Patients that present with an acute infection and signs and symptoms of swelling, purulence, and pain require urgent surgical intervention. A full assessment of the patient and cause of the infection is indicated.

There are times where the infection may not be related to an implant, and as such the infection can be successfully managed with the prosthetic in place. 

However, often an implant site is involved. If this is the case, I remove the prosthetic and address both the infection and the associated implant. 

3. Failed & Symptomatic Implant

A failed implant may not always present with signs or symptoms of acute infection. This is because it may not yet have actually progressed to the point of infection.

However, similar to the scenario above, a failed and symptomatic implant requires urgent treatment. It is not practical to have a patient in pain wait “2 more months” for integration of the remaining implants. This patient also carries a risk of a worsening oral/facial infection if no action is taken. 

In these cases, the prosthetic is removed and appropriate surgical intervention is taken. 

I make note that the patient is “symptomatic”. This is not a requirement for intervention regarding a failed implant – and I often intervene on a failed, or presumed failed implant, even if it is asymptomatic. However, in the absence of symptoms during the 4 month integaration period, it is not uncommon for both the patient and provider to not know that an implant has not integrated. As such, an asymptomatic failure is most often noted at the 4 month follow up. Therefore clinical signs and symptoms drive the decision for early intervention during the integration period. 

4. Oral-Antral Communication

An oral-antral communication in the setting of AOX surgery can range from a simple surgical fix to a very complex problem. There is no one size fits all in management of these complications as it is dependent on many factors such as: 

  • Location of OAC
  • Size of OAC
  • Noticed during or after 4 month integration period
  • Symptomatic or asymptomatic
  • Associated with an implant and/or graft 
  • Located at an extraction site not associated with an implant
  • Health/status of sinus
  • Medical history of patient

All of these factors weigh in on when/how to repair an OAC. While I am not going to go into detail here on my OAC assessment and treatment strategies (this is a whole article in and of itself) – I will say that depending on the presentation and symptoms, this is a time that I would consider removing the prosthetic prior to the 4 month mark for treatment.

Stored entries

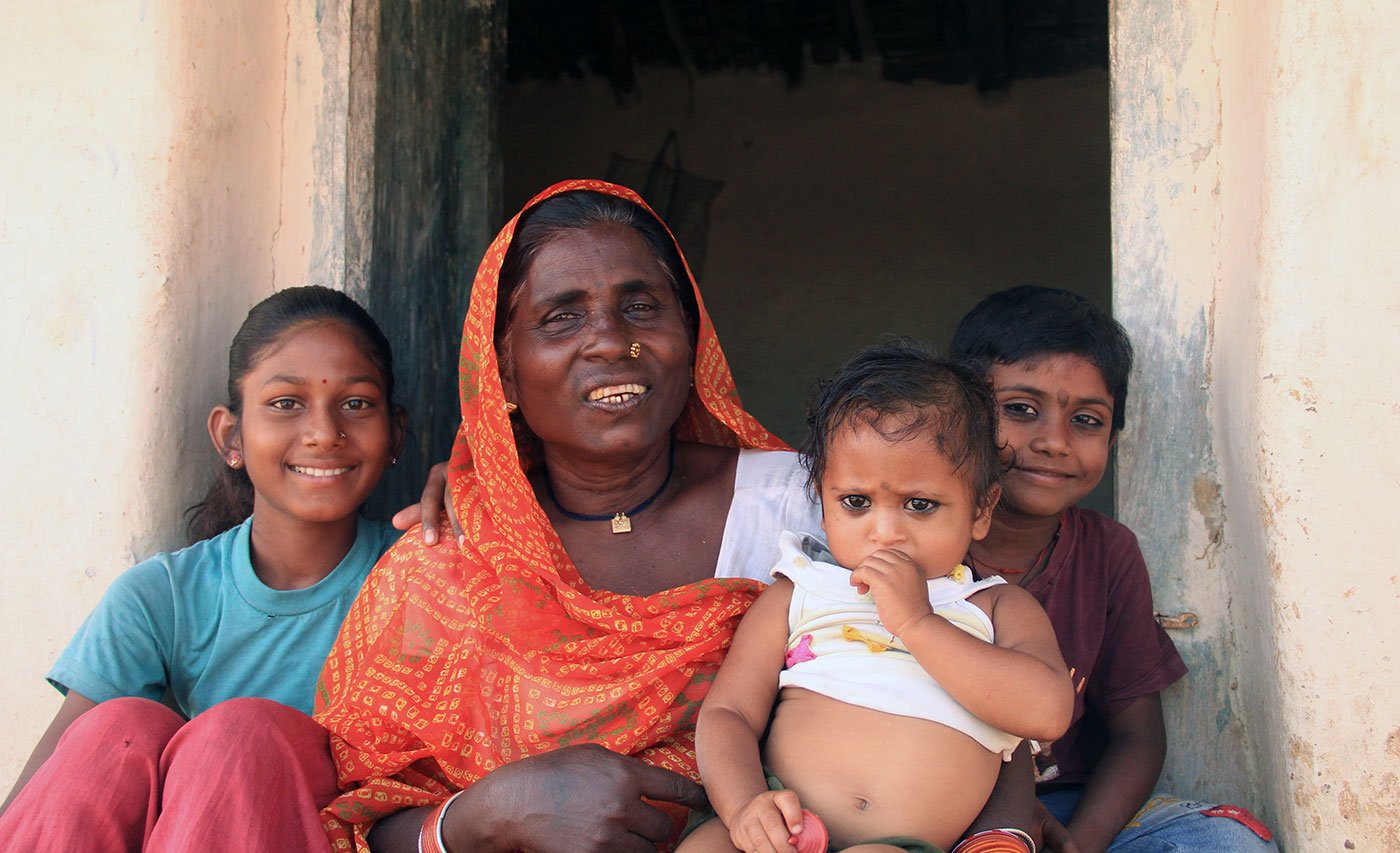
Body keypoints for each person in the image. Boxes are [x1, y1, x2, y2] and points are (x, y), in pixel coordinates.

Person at [311, 181, 1041, 853]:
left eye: (642, 306)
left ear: (691, 339)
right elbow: (356, 817)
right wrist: (488, 813)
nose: (609, 339)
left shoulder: (807, 505)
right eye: (561, 316)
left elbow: (965, 667)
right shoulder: (449, 557)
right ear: (501, 365)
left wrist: (1006, 831)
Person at [0, 286, 407, 850]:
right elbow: (42, 803)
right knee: (115, 732)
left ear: (396, 435)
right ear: (230, 436)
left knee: (239, 738)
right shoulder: (162, 596)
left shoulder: (422, 581)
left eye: (357, 403)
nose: (323, 432)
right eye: (286, 403)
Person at [680, 342, 1073, 853]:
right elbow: (728, 713)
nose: (885, 531)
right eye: (856, 502)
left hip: (898, 844)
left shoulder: (994, 608)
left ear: (981, 509)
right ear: (822, 503)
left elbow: (1046, 712)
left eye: (919, 504)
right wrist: (743, 805)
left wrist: (918, 623)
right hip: (780, 822)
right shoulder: (799, 591)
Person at [949, 286, 1277, 853]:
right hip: (931, 806)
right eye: (1020, 410)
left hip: (1066, 808)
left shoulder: (1107, 552)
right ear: (958, 413)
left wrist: (1080, 843)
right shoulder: (914, 544)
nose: (1054, 441)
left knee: (1226, 842)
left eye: (1087, 419)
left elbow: (1137, 737)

> _EXPLORE THE MATERIAL_
**1)** Rewrite the passage on implant complications from "A failed implant may" to "intervention is taken.", changing "urgent treatment" to "prompt treatment".
**2)** Take the passage on implant complications further, starting after its final sentence.

> _ANSWERS PROVIDED_
**1)**
A failed implant may not always present with signs or symptoms of acute infection. This is because it may not yet have actually progressed to the point of infection.

However, similar to the scenario above, a failed and symptomatic implant requires prompt treatment. It is not practical to have a patient in pain wait “2 more months” for integration of the remaining implants. This patient also carries a risk of a worsening oral/facial infection if no action is taken. 

In these cases, the prosthetic is removed and appropriate surgical intervention is taken.

**2)**
5. Non-Healing, Painful Dehiscence 

Fortunately, soft tissue dehiscences are not, and should not be common in AOX surgery. Nonetheless, with enough arches you will deal with this complication from time to time. A detailed management strategy is discussed here. 

It is rare that management of a dehiscence would require removal of the prosthetic during the 4 month integration period. However, in the setting of a large, painful dehiscence that is no longer edematous and could be tacked closed or benefit from PRF – this is one scenario that I would give thought to removal of the prosthetic for management. Again, this decision would likely be driven by symptoms and patient comfort.

Please note that I am not advocating to re-close all dehiscences. Nor is this what I normally do. Often, closure of a dehiscence is not indicated – and it can sometimes actually be contraindicated depending on the timing of the closure attempt, the surrounding tissue edema, and the passivity of the tissue. 


 

It should be noted that the decision to remove the prosthetic is usually a multifactorial decision that includes the items listed above, the implant torques, the difficulty of the case, the availability or lack thereof of additional bone/implant sites, as well as the patient’s medical history.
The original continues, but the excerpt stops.